Türkiye Büyük Millet Meclisi (TBMM) Tören Salonu'nda düzenlenen Milli Dayanışma, Kardeşlik ve Demokrasi Komisyonu'nun 10. toplantısında konuşan TBMM Başkanı Numan Kurtulmuş, akademisyenlerin değerlendirmelerinin ardından sürece dair önemli açıklamalarda bulundu.

Komisyonun çalışmalarının kendisinde sürece yönelik umutları daha da güçlendirdiğini vurgulayan Kurtulmuş, "Türkiye'ye özgü bir model oluşturma konusunda ciddi bir potansiyele sahibiz. Akademisyen dostlarımız da bu yönde hem fikirlerini hem de önerilerini paylaştılar. Hatta komisyonumuza tarihe geçme çağrısı yapanlar bile oldu. Bu nedenle artık 'eğer başarılı olursa' ifadesi gündemimizden çıkmalı. Bu süreç başarılı olmak zorundadır ve biz de bu inançla çalışıyoruz" dedi.

"Jeopolitik Kırılmanın Ortasındayız"

Bölgesel ve küresel düzeyde tarihi bir dönüşüm yaşandığını belirten Kurtulmuş, Türkiye'nin bu değişimin tam merkezinde yer aldığını ifade etti. Ülkeye yönelik olumsuz tavırların farkında olduklarını söyleyen Kurtulmuş, "Ancak biz daha büyük bir iradeyle bu coğrafyada barışı, birlikteliği ve kardeşliği inşa etmek için çalışıyoruz. Tereddüde yer yok, inançla yolumuza devam ediyoruz" diye konuştu.

"Komisyon, Milletin Projesi Haline Geldi"

Komisyonun sadece teknik bir yapı olmadığını, halkın iradesini temsil ettiğini vurgulayan Kurtulmuş, silah bırakma çağrısıyla başlayan sürecin bir devlet politikası haline geldiğini dile getirdi. "Bir siyasi parti hariç, Meclis'teki tüm partiler sürece dahil oldu. Bu da sürecin sadece siyasi değil, aynı zamanda toplumsal bir karşılığının olduğunu gösteriyor" dedi. 5 Ağustos’tan bu yana komisyonun yoğun bir tempoda çalıştığını hatırlatan Kurtulmuş, bu sürecin yüzlerce saatlik emeğin ürünü olduğuna dikkat çekti.

"Üçüncü Göz Biziz"

Toplantıda gündeme gelen “üçüncü göz” tartışmalarına da değinen Kurtulmuş, dışarıdan bir arabulucuya ihtiyaç olmadığını belirtti. "Türkiye’nin deneyimi ve bu komisyonun duruşu, dışarıdan bir gözlemciye gerek bırakmıyor.

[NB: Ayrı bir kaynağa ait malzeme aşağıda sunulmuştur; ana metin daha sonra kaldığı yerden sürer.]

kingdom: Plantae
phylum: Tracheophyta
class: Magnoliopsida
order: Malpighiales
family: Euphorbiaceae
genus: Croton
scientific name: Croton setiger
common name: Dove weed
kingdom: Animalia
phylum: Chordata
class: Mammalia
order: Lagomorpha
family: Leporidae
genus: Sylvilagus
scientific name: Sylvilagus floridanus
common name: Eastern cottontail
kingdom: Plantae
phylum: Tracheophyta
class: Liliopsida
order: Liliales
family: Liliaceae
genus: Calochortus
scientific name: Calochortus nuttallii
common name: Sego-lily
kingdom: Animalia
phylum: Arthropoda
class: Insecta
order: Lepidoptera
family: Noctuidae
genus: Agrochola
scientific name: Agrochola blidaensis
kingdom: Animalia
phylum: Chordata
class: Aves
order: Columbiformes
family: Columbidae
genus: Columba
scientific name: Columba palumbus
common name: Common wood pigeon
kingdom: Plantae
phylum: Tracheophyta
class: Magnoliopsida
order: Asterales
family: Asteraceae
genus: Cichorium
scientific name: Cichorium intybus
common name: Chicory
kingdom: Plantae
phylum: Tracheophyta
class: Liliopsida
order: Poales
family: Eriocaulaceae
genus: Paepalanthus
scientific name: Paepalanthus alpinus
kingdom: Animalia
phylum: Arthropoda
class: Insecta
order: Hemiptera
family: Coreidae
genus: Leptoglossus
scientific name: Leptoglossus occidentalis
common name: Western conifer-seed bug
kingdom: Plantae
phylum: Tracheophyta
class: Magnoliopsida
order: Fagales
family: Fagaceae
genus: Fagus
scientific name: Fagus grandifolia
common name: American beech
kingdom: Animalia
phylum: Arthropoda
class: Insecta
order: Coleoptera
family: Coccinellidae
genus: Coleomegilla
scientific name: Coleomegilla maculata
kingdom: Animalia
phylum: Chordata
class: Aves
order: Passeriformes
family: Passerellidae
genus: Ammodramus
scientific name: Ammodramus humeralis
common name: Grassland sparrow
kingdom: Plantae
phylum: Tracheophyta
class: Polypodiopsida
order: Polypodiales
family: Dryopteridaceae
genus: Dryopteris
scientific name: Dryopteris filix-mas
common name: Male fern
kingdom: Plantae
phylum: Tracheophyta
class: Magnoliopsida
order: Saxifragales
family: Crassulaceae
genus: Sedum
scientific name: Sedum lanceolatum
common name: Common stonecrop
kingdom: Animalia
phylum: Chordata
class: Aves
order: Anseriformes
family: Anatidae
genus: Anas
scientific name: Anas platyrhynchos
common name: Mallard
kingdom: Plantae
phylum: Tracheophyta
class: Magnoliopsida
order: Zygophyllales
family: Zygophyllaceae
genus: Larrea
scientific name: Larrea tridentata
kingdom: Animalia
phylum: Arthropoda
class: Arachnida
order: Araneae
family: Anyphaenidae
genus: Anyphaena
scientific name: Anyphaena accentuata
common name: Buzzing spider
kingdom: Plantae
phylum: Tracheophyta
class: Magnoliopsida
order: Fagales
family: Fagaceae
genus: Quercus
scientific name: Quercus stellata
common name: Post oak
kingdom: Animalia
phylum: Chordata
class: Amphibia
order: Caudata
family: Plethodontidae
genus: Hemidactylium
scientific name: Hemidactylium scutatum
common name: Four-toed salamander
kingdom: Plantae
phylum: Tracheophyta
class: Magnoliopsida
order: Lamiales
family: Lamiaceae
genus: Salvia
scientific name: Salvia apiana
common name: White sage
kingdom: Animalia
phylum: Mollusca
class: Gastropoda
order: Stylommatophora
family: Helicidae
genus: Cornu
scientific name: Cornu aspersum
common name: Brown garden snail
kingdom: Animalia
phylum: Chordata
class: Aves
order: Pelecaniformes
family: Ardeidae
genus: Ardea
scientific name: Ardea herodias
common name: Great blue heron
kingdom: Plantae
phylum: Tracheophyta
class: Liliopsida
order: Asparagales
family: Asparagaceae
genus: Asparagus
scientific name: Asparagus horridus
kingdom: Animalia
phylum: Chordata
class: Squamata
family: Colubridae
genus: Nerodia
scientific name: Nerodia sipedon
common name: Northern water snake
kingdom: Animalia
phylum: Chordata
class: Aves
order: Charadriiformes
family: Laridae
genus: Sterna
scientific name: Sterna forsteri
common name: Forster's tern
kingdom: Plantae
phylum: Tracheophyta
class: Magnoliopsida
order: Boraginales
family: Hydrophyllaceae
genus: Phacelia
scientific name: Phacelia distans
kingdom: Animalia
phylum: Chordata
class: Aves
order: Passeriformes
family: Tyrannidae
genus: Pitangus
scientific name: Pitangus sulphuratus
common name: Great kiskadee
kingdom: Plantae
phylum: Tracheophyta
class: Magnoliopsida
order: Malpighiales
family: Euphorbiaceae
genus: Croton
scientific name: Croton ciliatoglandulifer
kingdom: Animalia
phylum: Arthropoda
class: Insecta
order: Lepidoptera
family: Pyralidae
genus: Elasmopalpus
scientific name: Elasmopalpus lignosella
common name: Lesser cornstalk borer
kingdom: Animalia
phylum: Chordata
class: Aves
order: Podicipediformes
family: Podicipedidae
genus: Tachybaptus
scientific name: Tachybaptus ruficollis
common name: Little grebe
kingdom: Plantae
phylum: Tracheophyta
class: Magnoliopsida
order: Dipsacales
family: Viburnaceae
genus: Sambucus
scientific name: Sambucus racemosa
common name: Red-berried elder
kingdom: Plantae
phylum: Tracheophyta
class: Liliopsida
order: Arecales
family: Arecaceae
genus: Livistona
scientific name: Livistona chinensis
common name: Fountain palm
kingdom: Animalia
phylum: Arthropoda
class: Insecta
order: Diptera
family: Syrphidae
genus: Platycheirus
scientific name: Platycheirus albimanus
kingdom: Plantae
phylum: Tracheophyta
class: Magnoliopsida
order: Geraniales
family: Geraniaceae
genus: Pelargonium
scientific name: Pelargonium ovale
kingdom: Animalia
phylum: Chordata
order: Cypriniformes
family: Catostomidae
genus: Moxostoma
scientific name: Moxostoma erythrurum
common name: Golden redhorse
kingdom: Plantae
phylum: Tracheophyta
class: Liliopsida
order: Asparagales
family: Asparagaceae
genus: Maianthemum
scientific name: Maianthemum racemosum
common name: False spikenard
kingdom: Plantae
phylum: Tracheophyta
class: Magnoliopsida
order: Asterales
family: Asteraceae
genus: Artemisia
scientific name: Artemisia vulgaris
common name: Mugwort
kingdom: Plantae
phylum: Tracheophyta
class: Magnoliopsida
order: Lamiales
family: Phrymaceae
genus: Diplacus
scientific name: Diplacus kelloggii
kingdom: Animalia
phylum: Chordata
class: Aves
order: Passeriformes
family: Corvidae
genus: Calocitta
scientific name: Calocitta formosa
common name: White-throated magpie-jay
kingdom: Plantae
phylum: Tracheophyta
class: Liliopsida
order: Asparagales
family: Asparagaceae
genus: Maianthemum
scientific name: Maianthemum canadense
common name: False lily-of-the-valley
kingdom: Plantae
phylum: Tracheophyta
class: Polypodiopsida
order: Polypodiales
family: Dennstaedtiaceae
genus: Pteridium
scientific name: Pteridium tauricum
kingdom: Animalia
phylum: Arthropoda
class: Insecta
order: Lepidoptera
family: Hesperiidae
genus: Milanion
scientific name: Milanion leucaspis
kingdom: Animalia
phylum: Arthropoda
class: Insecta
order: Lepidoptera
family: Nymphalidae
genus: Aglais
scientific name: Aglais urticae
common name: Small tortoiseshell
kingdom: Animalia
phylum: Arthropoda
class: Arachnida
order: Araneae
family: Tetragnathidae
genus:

Bu yapı zaten sürecin vicdanı ve denetleyicisi konumunda" ifadelerini kullandı.

Pozitif Barış Vurgusu

Sürecin yalnızca silahsızlanma ya da çatışmasızlıkla sınırlı olmadığını belirten Kurtulmuş, "Hedefimiz pozitif barışın tesisi. Yani sadece çatışmanın sona ermesi değil; kalıcı dostluk, kardeşlik ve ortak geleceğin inşasıdır. Artık bu topraklarda insanlar silahla değil, diyalogla konuşmalı. 'Kazan-kazan' anlayışıyla ilerlemeliyiz" dedi.

Geçmiş Süreçlerden Ders Çıkarıldı

Daha önceki çözüm sürecine de değinen Kurtulmuş, geçmişte yaşananların tamamen başarısızlık olarak görülmemesi gerektiğini, her bir deneyimin bugünkü sürece katkı sağladığını belirtti. “Önceki süreçlerde edinilen bilgi ve birikim bugünkü sürecin olgunlaşmasına katkı sunuyor. Bu tecrübelerden faydalanmak hepimizin görevi” dedi.

Geleceğe Dönük Bir Barış İnşası

Komisyonun isminin rastgele seçilmediğini, her kavramın birbiriyle ilişkili olduğunu ifade eden Kurtulmuş, “Milli dayanışma, kardeşlik ve demokrasi; bu üçü birbirini besleyen değerlerdir. Bunları yükselttiğimizde daha güçlü bir Türkiye ve daha yaşanabilir bir bölge kurabiliriz” şeklinde konuştu.

Süreç Diliyle de İnşa Edilmeli

Kurtulmuş son olarak, kullanılan dilin önemine dikkat çekerek, kalıcı barış ve kardeşlik ortamının oluşturulmasında iletişim dilinin büyük rol oynadığını söyledi. “İnsan diliyle var olur. Eğer toplumsal barış istiyorsak, kullandığımız dil de barış dili olmalı” diyerek sözlerini tamamladı.